Was ich viel bemerkenswerter finde als die wechselseitige Übereinstimmung, ist die Übereinstimmung der von diesen mutmaßlichen Mind-Control-Überlebenden geschilderten Methoden mit Verfahren, die bereits Ende des 19. bis Anfang des 20. Jahrhunderts von der Psychiatrie und insbesondere von der Militärpsychiatrie zur Kontrolle menschlichen Verhaltens und Erlebens entwickelt wurden. Da diese Methoden nach heutigem Verständnis höchstgradig menschenrechtswidrig sind und einen klaren Nazi-Touch aufweisen, wird dieser Teil ihrer Geschichte von der Psychiatrie seit 1945 schamhaft verschwiegen. Die entsprechenden Verfahren sind also nur noch wenigen Spezialisten und Wissenschaftshistorikern bekannt. Es ist erstaunlich, dass die mutmaßlichen Opfer so bewandert waren in der Geschichte der Psychiatrie, dass sie - in der Regel als Laien - die entsprechenden Methoden so detailreich in ihre Erlebnisberichte einzuweben vermochten.

Es ist ratsam, bei Erinnerungen immer zwischem dem sinnlich Erfahrenen und den Interpretationen dieser Erfahrungen zu unterscheiden. Wenn beispielsweise ein Mensch behauptet, er sei als Kind von einem Satanisten vergewaltigt worden, dann haben wir hier zwei Ebenen, nämlich die physische Ebene der analen oder vaginalen Penetration sowie der Wahrnehmung eines satanistisch vermummten Mannes und die Ebene der Interpretation dieser Erfahrung, nämlich der Schlussfolgerung, dass dieser Mann ein Satanist gewesen sei.

Ich bin geneigt, Erinnerungen an sinnlich Erfahrenes mit geringerer Skepsis zu begegnen als den Interpretationen, die immer nur teilweise durch sinnlich Erfahrenes gedeckt sind.
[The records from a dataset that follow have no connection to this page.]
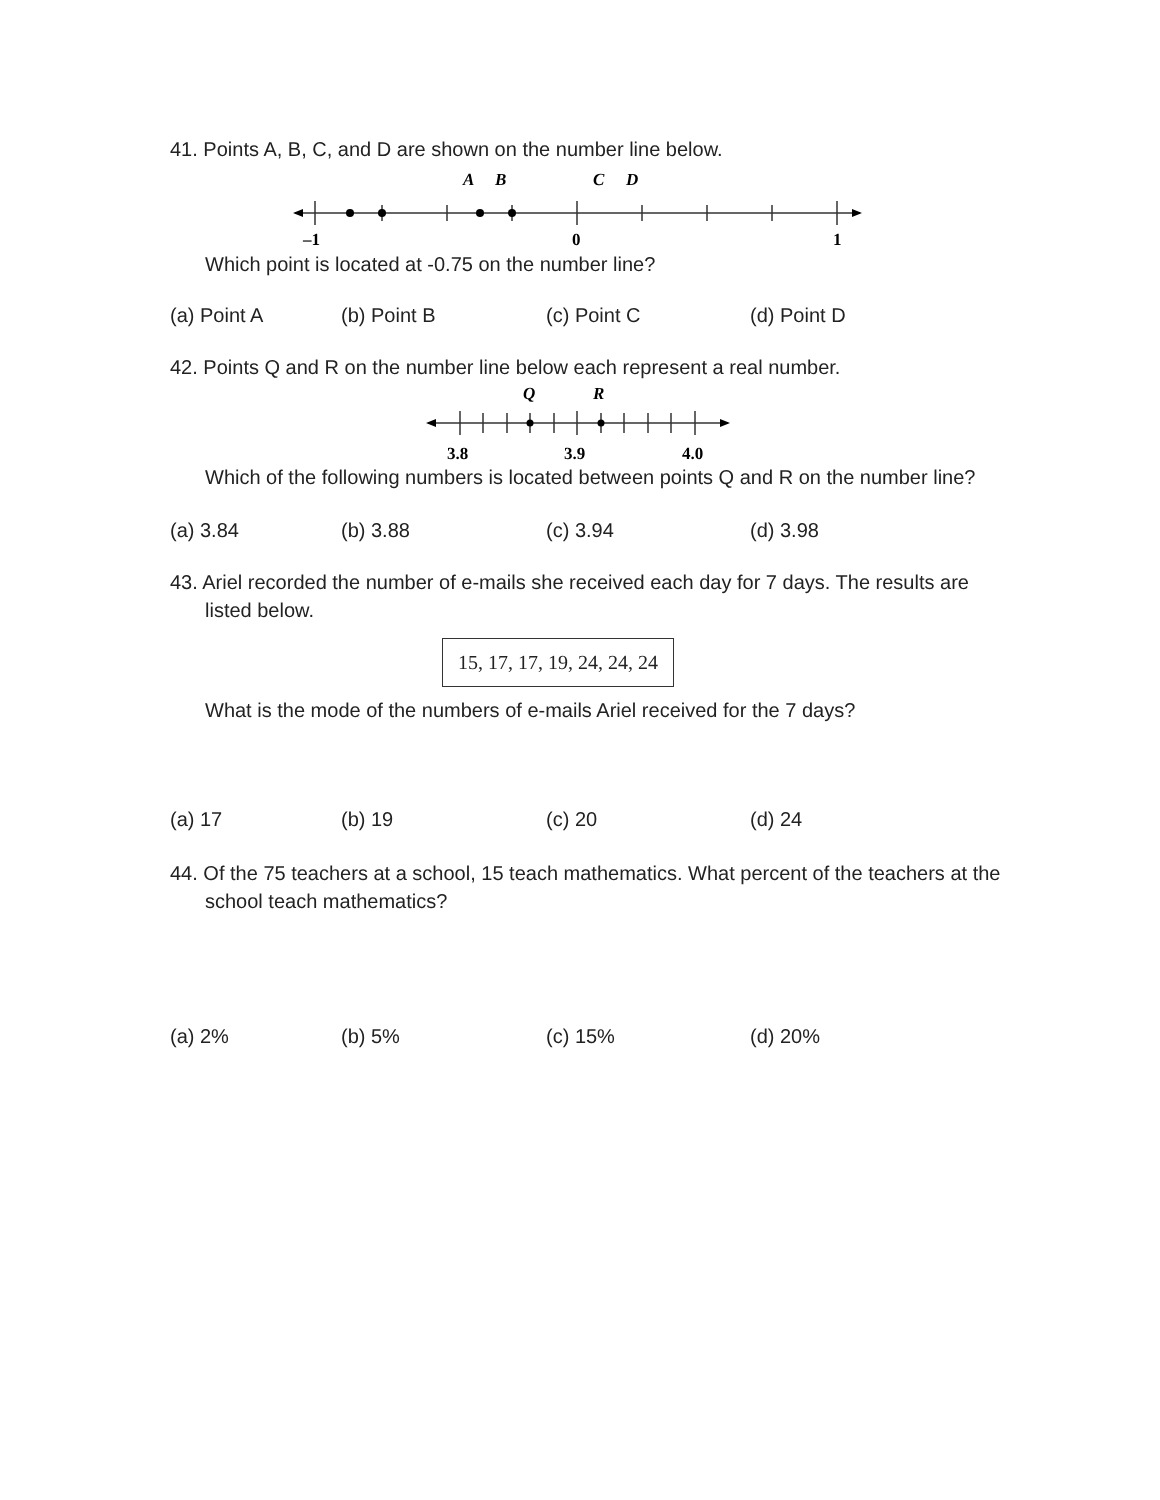41. Points A, B, C, and D are shown on the number line below.
A
B
C
D
–1
0
1
Which point is located at -0.75 on the number line?
(a) Point A (b) Point B (c) Point C (d) Point D
42. Points Q and R on the number line below each represent a real number.
Q
R
3.8
3.9
4.0
Which of the following numbers is located between points Q and R on the number line?
(a) 3.84 (b) 3.88 (c) 3.94 (d) 3.98
43. Ariel recorded the number of e-mails she received each day for 7 days. The results are listed below.
15, 17, 17, 19, 24, 24, 24
What is the mode of the numbers of e-mails Ariel received for the 7 days?
(a) 17 (b) 19 (c) 20 (d) 24
44. Of the 75 teachers at a school, 15 teach mathematics. What percent of the teachers at the school teach mathematics?
(a) 2% (b) 5% (c) 15% (d) 20%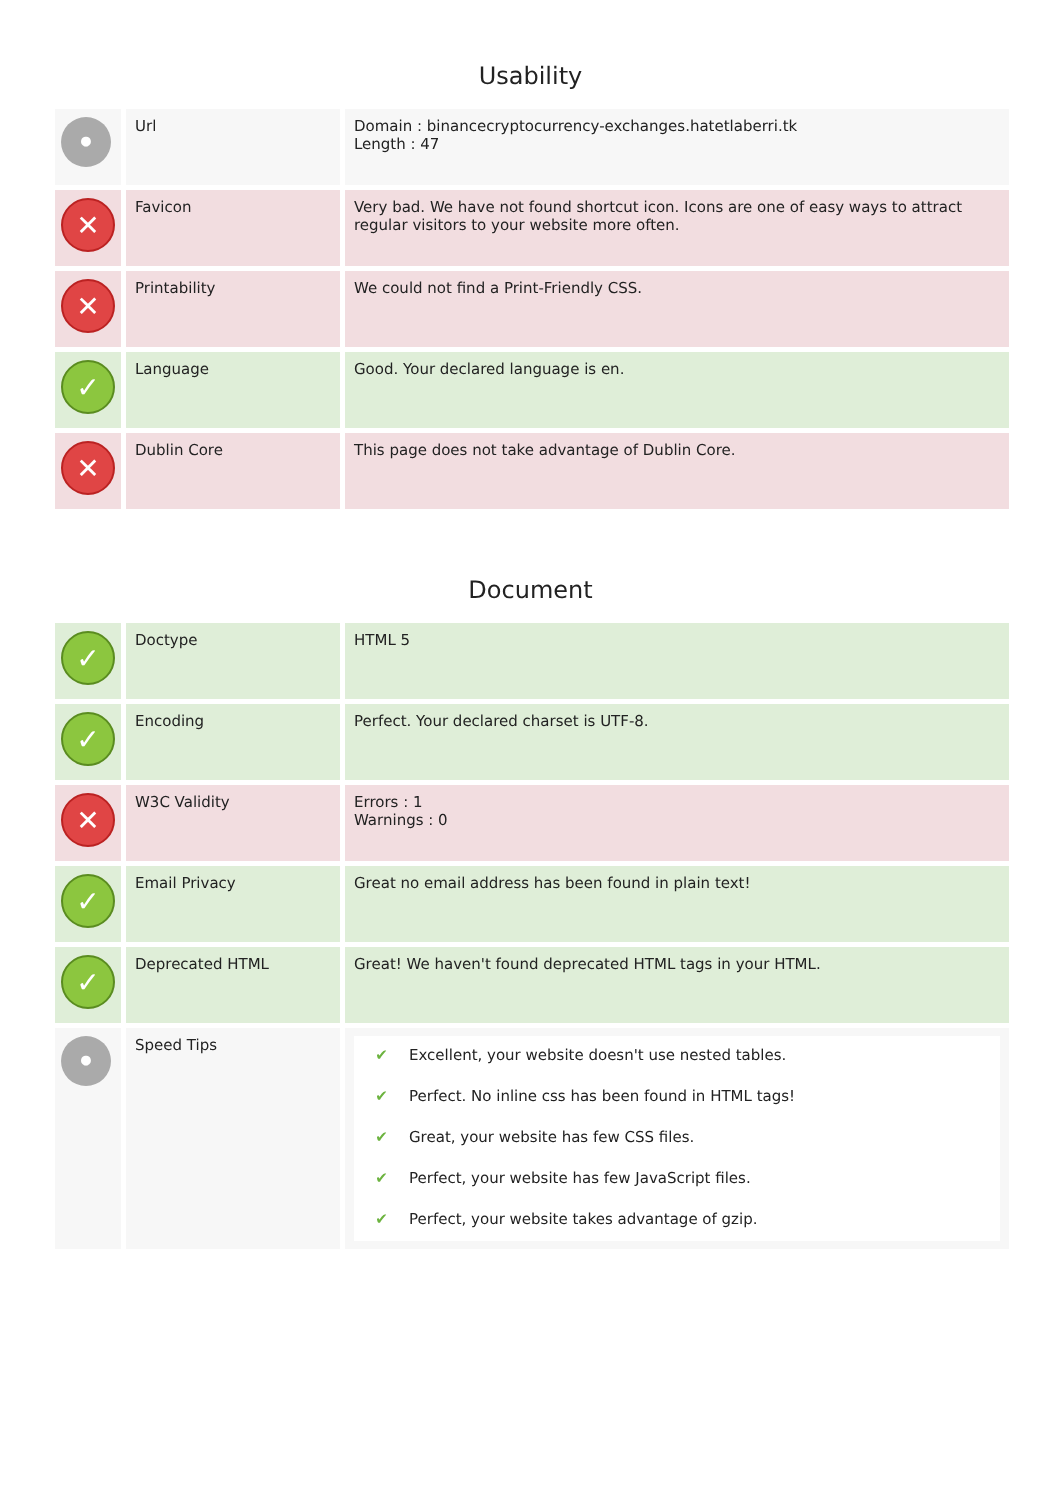Usability
| • | Url | Domain : binancecryptocurrency-exchanges.hatetlaberri.tk Length : 47 |
| ✕ | Favicon | Very bad. We have not found shortcut icon. Icons are one of easy ways to attract regular visitors to your website more often. |
| ✕ | Printability | We could not find a Print-Friendly CSS. |
| ✓ | Language | Good. Your declared language is en. |
| ✕ | Dublin Core | This page does not take advantage of Dublin Core. |
Document
| ✓ | Doctype | HTML 5 |
| ✓ | Encoding | Perfect. Your declared charset is UTF-8. |
| ✕ | W3C Validity | Errors : 1 Warnings : 0 |
| ✓ | Email Privacy | Great no email address has been found in plain text! |
| ✓ | Deprecated HTML | Great! We haven't found deprecated HTML tags in your HTML. |
| • | Speed Tips | ✔ Excellent, your website doesn't use nested tables. ✔ Perfect. No inline css has been found in HTML tags! ✔ Great, your website has few CSS files. ✔ Perfect, your website has few JavaScript files. ✔ Perfect, your website takes advantage of gzip. |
In diesem Sinne beurteile ich auch die Erinnerungen von Mind-Control-Opfern. Die Mutmaßungen der Überlebenden, wer die Täter gewesen seien, sind in aller Regel nur unzulänglich durch sinnlich Erfahrenes gedeckt, weil die Täter natürlich ihren Opfern nicht ihre Personalausweise vorlegen, sondern höchstwahrscheinlich sogar versuchen, ihre wahre Identität zu verschleiern.